(object-detection)=

# Object Detection

```{note}
🔥 LightlyTrain now supports training **LT-DETR**: **DINOv3**- and **DINOv2**-based object detection models
with the super fast RT-DETR detection architecture! Our largest model achieves an mAP<sub>50:95</sub> of 60.0 on the COCO validation set!
```

(object-detection-benchmark-results)=

## Benchmark Results

Below we provide the model checkpoints and report the validation mAP<sub>50:95</sub> and inference FPS of different DINOv3 and DINOv2-based models, fine-tuned on the COCO dataset. You can check [here](object-detection-use-model-weights) for how to use these model checkpoints for further fine-tuning. The average FPS values were measured using TensorRT in the version `10.13.3.9` and on a Nvidia T4 GPU with batch size 1.

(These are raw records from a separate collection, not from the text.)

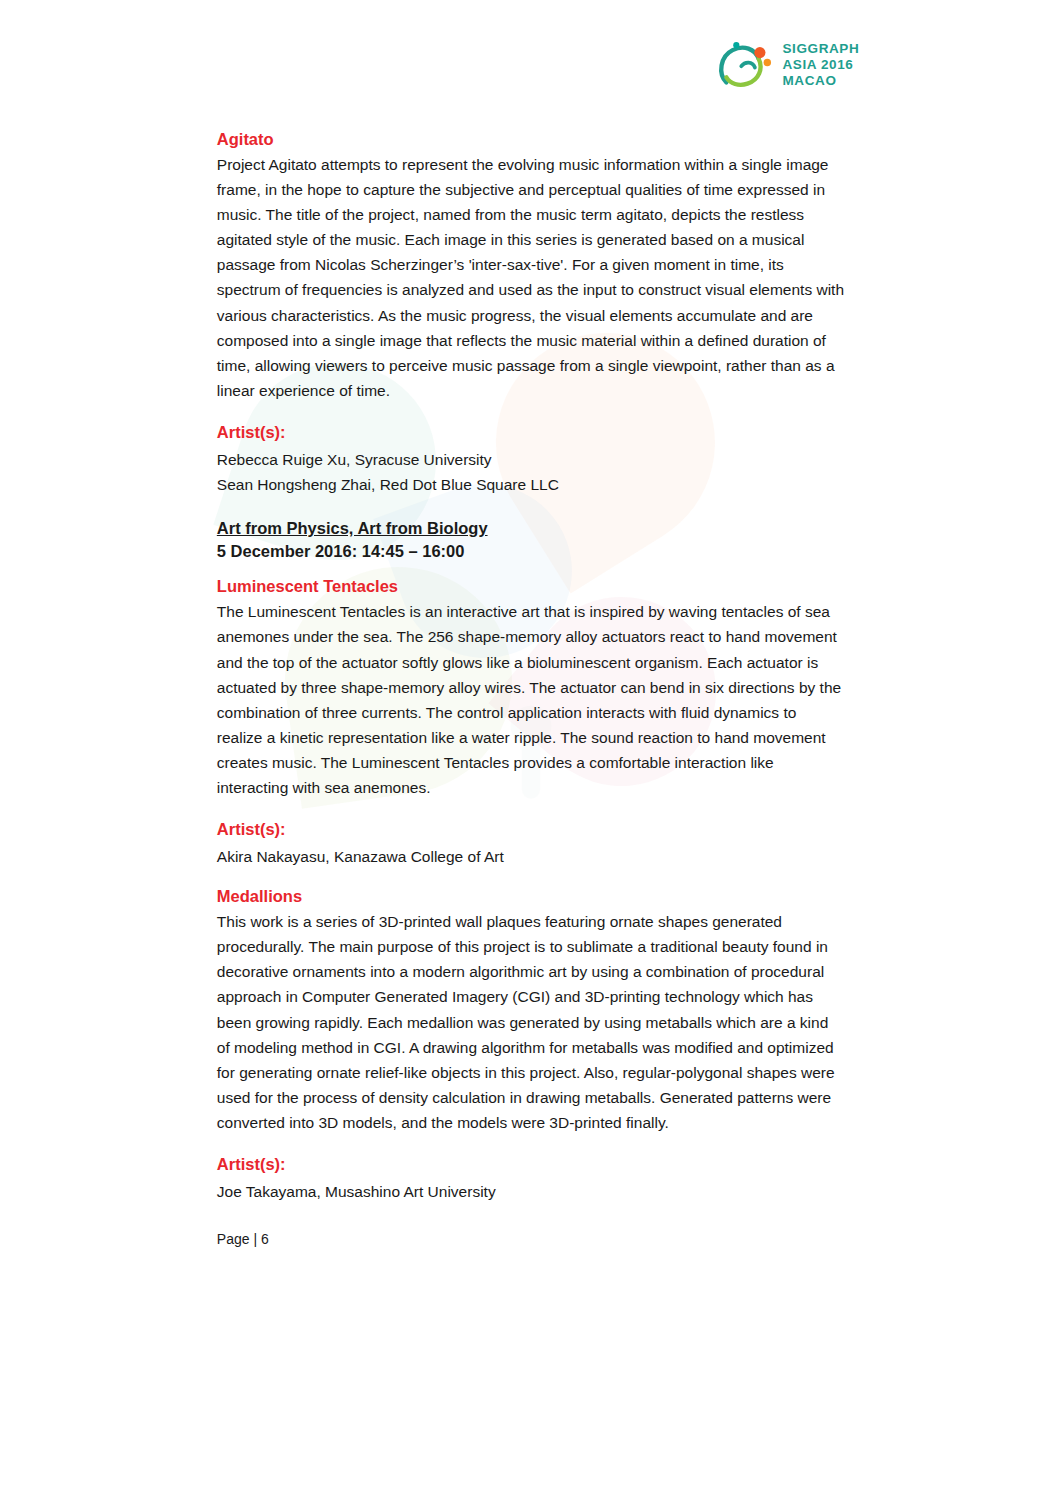SIGGRAPH
ASIA 2016
MACAO
Agitato
Project Agitato attempts to represent the evolving music information within a single image frame, in the hope to capture the subjective and perceptual qualities of time expressed in music. The title of the project, named from the music term agitato, depicts the restless agitated style of the music. Each image in this series is generated based on a musical passage from Nicolas Scherzinger’s 'inter-sax-tive'. For a given moment in time, its spectrum of frequencies is analyzed and used as the input to construct visual elements with various characteristics. As the music progress, the visual elements accumulate and are composed into a single image that reflects the music material within a defined duration of time, allowing viewers to perceive music passage from a single viewpoint, rather than as a linear experience of time.
Artist(s):
Rebecca Ruige Xu, Syracuse University
Sean Hongsheng Zhai, Red Dot Blue Square LLC
Art from Physics, Art from Biology
5 December 2016: 14:45 – 16:00
Luminescent Tentacles
The Luminescent Tentacles is an interactive art that is inspired by waving tentacles of sea anemones under the sea. The 256 shape-memory alloy actuators react to hand movement and the top of the actuator softly glows like a bioluminescent organism. Each actuator is actuated by three shape-memory alloy wires. The actuator can bend in six directions by the combination of three currents. The control application interacts with fluid dynamics to realize a kinetic representation like a water ripple. The sound reaction to hand movement creates music. The Luminescent Tentacles provides a comfortable interaction like interacting with sea anemones.
Artist(s):
Akira Nakayasu, Kanazawa College of Art
Medallions
This work is a series of 3D-printed wall plaques featuring ornate shapes generated procedurally. The main purpose of this project is to sublimate a traditional beauty found in decorative ornaments into a modern algorithmic art by using a combination of procedural approach in Computer Generated Imagery (CGI) and 3D-printing technology which has been growing rapidly. Each medallion was generated by using metaballs which are a kind of modeling method in CGI. A drawing algorithm for metaballs was modified and optimized for generating ornate relief-like objects in this project. Also, regular-polygonal shapes were used for the process of density calculation in drawing metaballs. Generated patterns were converted into 3D models, and the models were 3D-printed finally.
Artist(s):
Joe Takayama, Musashino Art University
Page | 6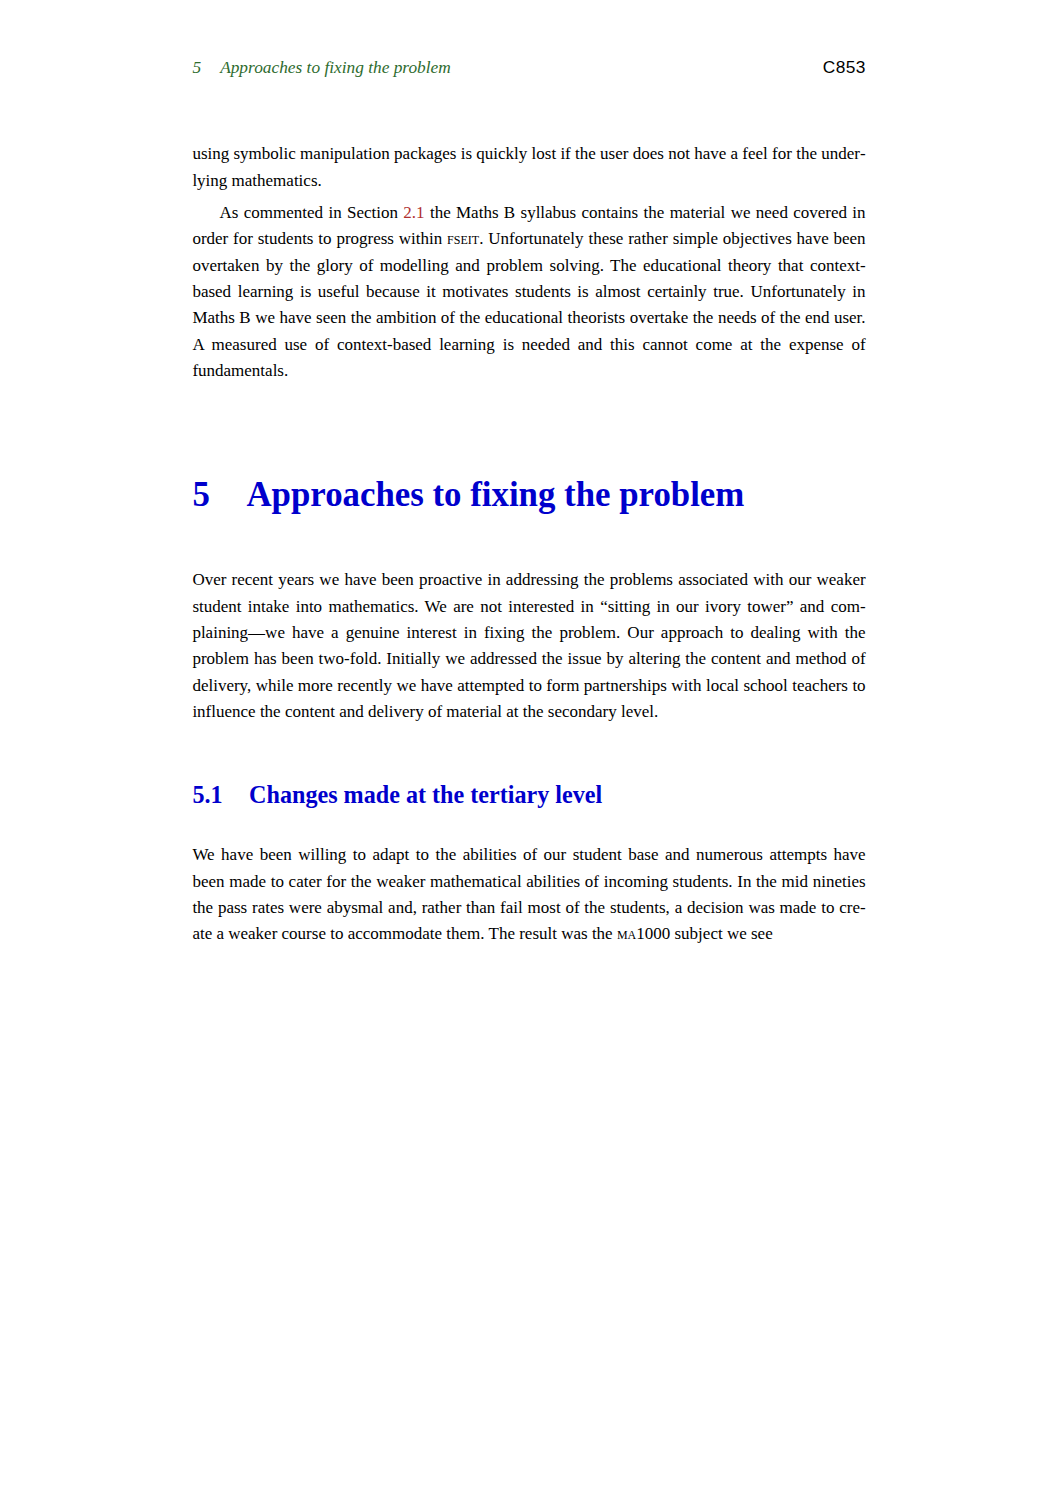5 Approaches to fixing the problem
C853
using symbolic manipulation packages is quickly lost if the user does not have a feel for the underlying mathematics.
As commented in Section 2.1 the Maths B syllabus contains the material we need covered in order for students to progress within fseit. Unfortunately these rather simple objectives have been overtaken by the glory of modelling and problem solving. The educational theory that context-based learning is useful because it motivates students is almost certainly true. Unfortunately in Maths B we have seen the ambition of the educational theorists overtake the needs of the end user. A measured use of context-based learning is needed and this cannot come at the expense of fundamentals.
5 Approaches to fixing the problem
Over recent years we have been proactive in addressing the problems associated with our weaker student intake into mathematics. We are not interested in “sitting in our ivory tower” and complaining—we have a genuine interest in fixing the problem. Our approach to dealing with the problem has been two-fold. Initially we addressed the issue by altering the content and method of delivery, while more recently we have attempted to form partnerships with local school teachers to influence the content and delivery of material at the secondary level.
5.1 Changes made at the tertiary level
We have been willing to adapt to the abilities of our student base and numerous attempts have been made to cater for the weaker mathematical abilities of incoming students. In the mid nineties the pass rates were abysmal and, rather than fail most of the students, a decision was made to create a weaker course to accommodate them. The result was the ma1000 subject we see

<!-- TODO (Lionel, 10/25) Add Notebook for OD. -->

### COCO

| Implementation | Backbone Model | AP<sub>50:95</sub> | Latency (ms) | # Params (M) | Input Size | Checkpoint Name |
|:--------------:|:----------------------------:|:------------------:|:------------:|:------------:|:----------:|:---------------------------------:|
| LightlyTrain | dinov2/vits14-ltdetr | 55.7 | 16.87 | 55.3 | 644×644 | dinov2/vits14-noreg-ltdetr-coco |
| LightlyTrain | dinov3/convnext-tiny-ltdetr | 54.4 | 13.29 | 61.1 | 640×640 | dinov3/convnext-tiny-ltdetr-coco |
| LightlyTrain | dinov3/convnext-small-ltdetr | 56.9 | 17.65 | 82.7 | 640×640 | dinov3/convnext-small-ltdetr-coco |
| LightlyTrain | dinov3/convnext-base-ltdetr | 58.6 | 24.68 | 121.0 | 640×640 | dinov3/convnext-base-ltdetr-coco |
| LightlyTrain | dinov3/convnext-large-ltdetr | 60.0 | 42.30 | 230.0 | 640×640 | dinov3/convnext-large-ltdetr-coco |

## Object Detection with LT-DETR

Training an object detection model with LightlyTrain is straightforward and only
requires a few lines of code. See [data](#object-detection-data) for details on how
to prepare your dataset.

### Train an Object Detection Model

```python
import lightly_train

if __name__ == "__main__":
    lightly_train.train_object_detection(
        out="out/my_experiment",
        model="dinov3/convnext-small-ltdetr-coco",
        data={
            "path": "base_path_to_your_dataset",
            "train": "images/train2012",
            "val": "images/val2012",
            "names": {
                0: "person",
                1: "bicycle",
                # ...
            },
        }
    )
```

During training, both the

- best (with highest validation mAP<sub>50:95</sub>) and
- last (last validation round as determined by `save_checkpoint_args.save_every_num_steps`)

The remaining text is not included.